To Steve and Grant, I can’t thank you enough for the impact you’ve had on my career.  Not only have you helped me grow, you’ve also shown me a model for how I can help others in the SQL community grow too.  Now hopefully I can do the same for someone else on their journey.

SQL Train 2017

One of my highlights of PASS Summit season was the SQL Train, which ferried me and 35 fellow SQL Server nerds from Portland, OR to Seattle, WA.  This is an annual event for those traveling from SQL Saturday Oregon to PASS Summit, and this was the second year for which I was one of the organizers.

In 2015, the train had 20 loud and unruly SQL passengers, much to the chagrin and annoyance of the other 16 people stuck with us in the car!  Last year Mickey Stuewe [B|T] and I decided to organize the event more formally to see if we could get 36 people on board – enough to fill our own, dedicated train car – and it was a great success.

This year, Mickey stepped back from the organizing duties, leaving it all up to me!  Things ran very smoothly this time around.  Almost all of the passengers paid up on time, and everyone showed up at the correct train station right when they were supposed to do.  The only minor wrinkle was that a few folks had to drop out in the week before the trip, but we were able to fill their seats quickly with people from the wait list.

SQL Train 1
Picture courtesy Slava Murygin [B|T]
This year the train had SQL passengers from all over the globe: Australia, Canada, Iceland, the Netherlands, New Zealand, Norway, Portugal, South Africa, and from at least ten states within the U.S!
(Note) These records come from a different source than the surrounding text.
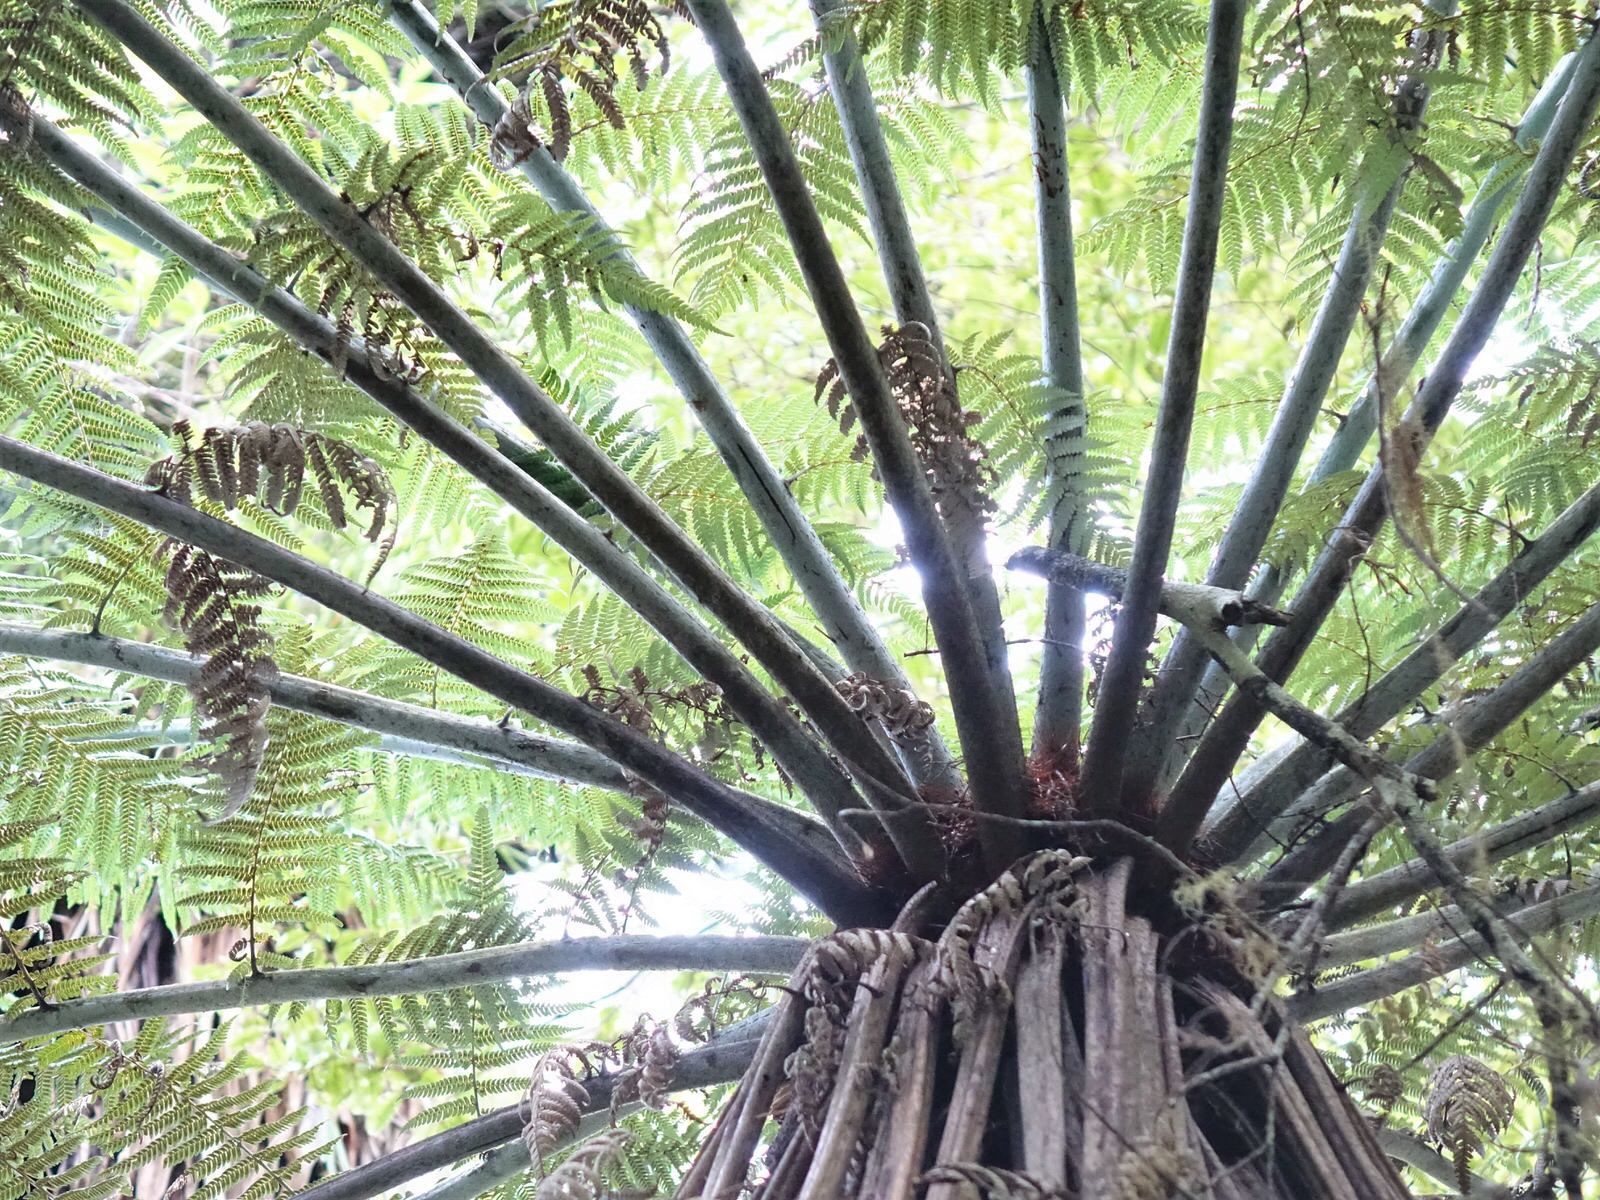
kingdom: Plantae
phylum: Tracheophyta
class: Polypodiopsida
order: Cyatheales
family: Cyatheaceae
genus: Alsophila
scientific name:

Of course when this many data professionals get together, especially after a full day of learning and presenting at SQL Saturday Oregon, we sometimes have to let off a little steam.  In fact, I’m not sure I’ve ever seen Peter Kral [T] quite as happy as when he produced this bottle of Irish cream:

SQL Train 2
Picture courtesy Cathrine Wilhelmsen [B|T]
We also did something a little different this year and charged a slight premium to the cost of the ticket, which enabled us to purchase some snacks and beverages for the car.  Many thanks to Bob, Dan, Heidi, Jared, Peter, and Rob for their help in acquiring these items and carrying them on to the train!  Here’s how that money was spent:

I’m already looking forward to next year’s SQL Train, which will be on November 4th, 2018.  With any luck we will get enough interest to fill two full train cars this time!